October 6, 2015 // Uncategorized

Bishops, Vatican confirm Pope Francis will visit Mexico in 2016

By David Agren

Demonstrators hold batons as they take part in a Sept. 27 march to mark the first anniversary of the disappearance of 43 students from a teachers college in the southern Mexican state of Guerrero. The Mexican bishops’ conference and the Vatican have confirmed Pope Francis will visit Mexico in 2016. (CNS photo/Jorge Dan Lopez, Reuters)

MEXICO CITY (CNS) — The Mexican bishops’ conference and the Vatican have confirmed Pope Francis will visit Mexico in 2016, marking his first trip to this heavily Catholic country in throes of unrest over unresolved issues such as violence, crime and corruption.

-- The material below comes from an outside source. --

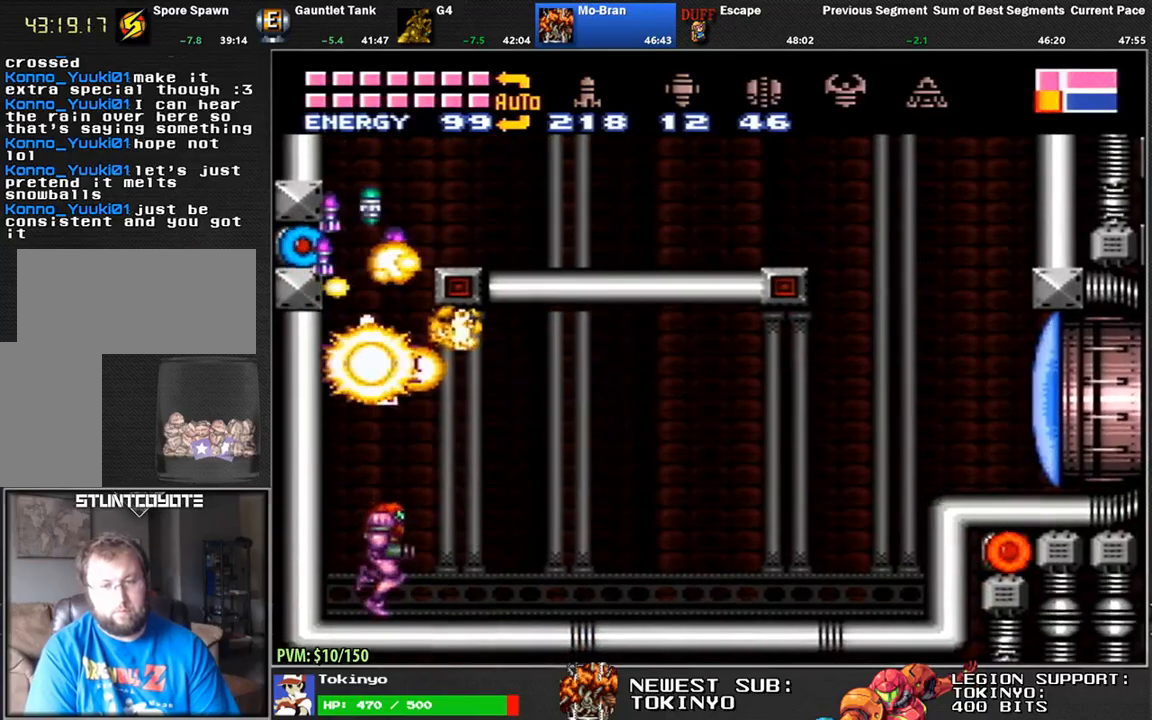
{"dt_ms": 500, "buttons": ["DPAD_RIGHT"], "events": [[17, "A", "up"], [133, "Y", "down"], [217, "Y", "up"]]}
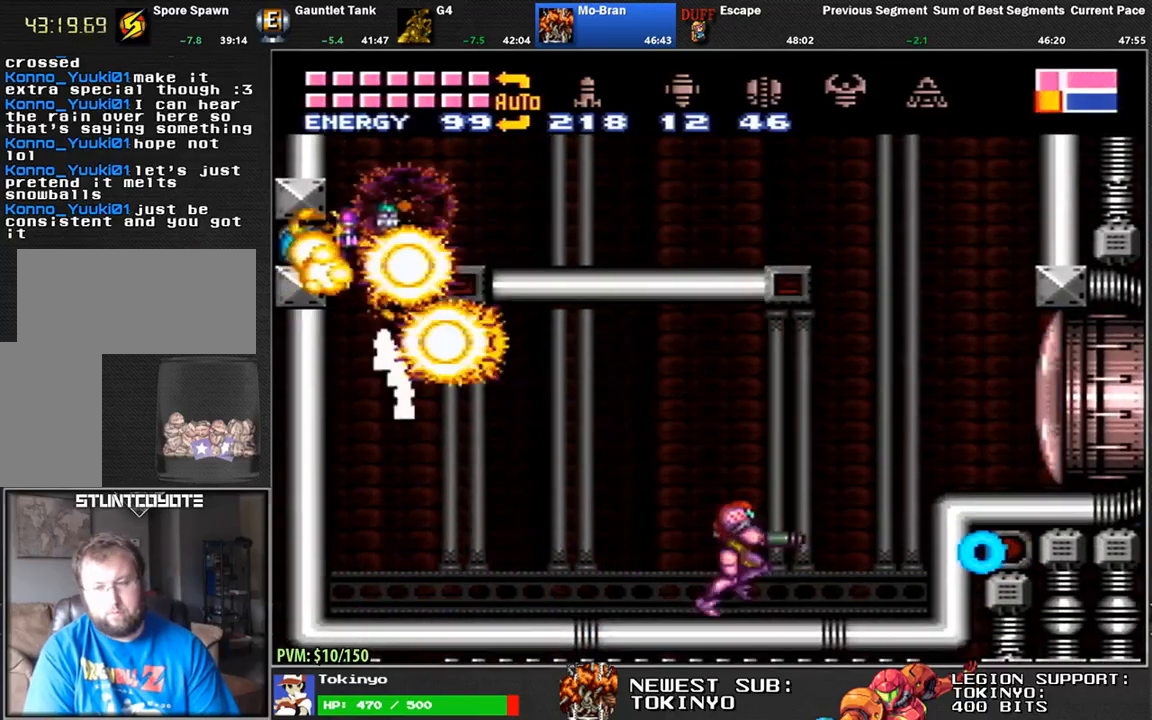
{"dt_ms": 500, "buttons": ["DPAD_RIGHT"], "events": [[17, "B", "down"], [150, "Y", "down"], [183, "B", "up"], [200, "Y", "up"]]}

Auxiliary Bishop Eugenio Lira Rugarcia of Puebla, conference secretary-general, told Catholic News Service that the pope would travel to Mexico next year, though dates and details were still to be determined. Jesuit Father Federico Lombardi, Vatican spokesman, provided similar information to the Televisa network, adding the trip would likely take place during the first half of 2016 and include a stop in the capital, Mexico City.

Pope Francis has previously mused about visiting Mexico, home to the world’s second-largest Catholic population. After visiting the Philippines last year, the pope said he wanted to walk from Mexico into the United States “as a sign of brotherhood and of help to the immigrants,” along with visiting the Basilica of Our Lady of Guadalupe, the world’s most-visited Marian shrine.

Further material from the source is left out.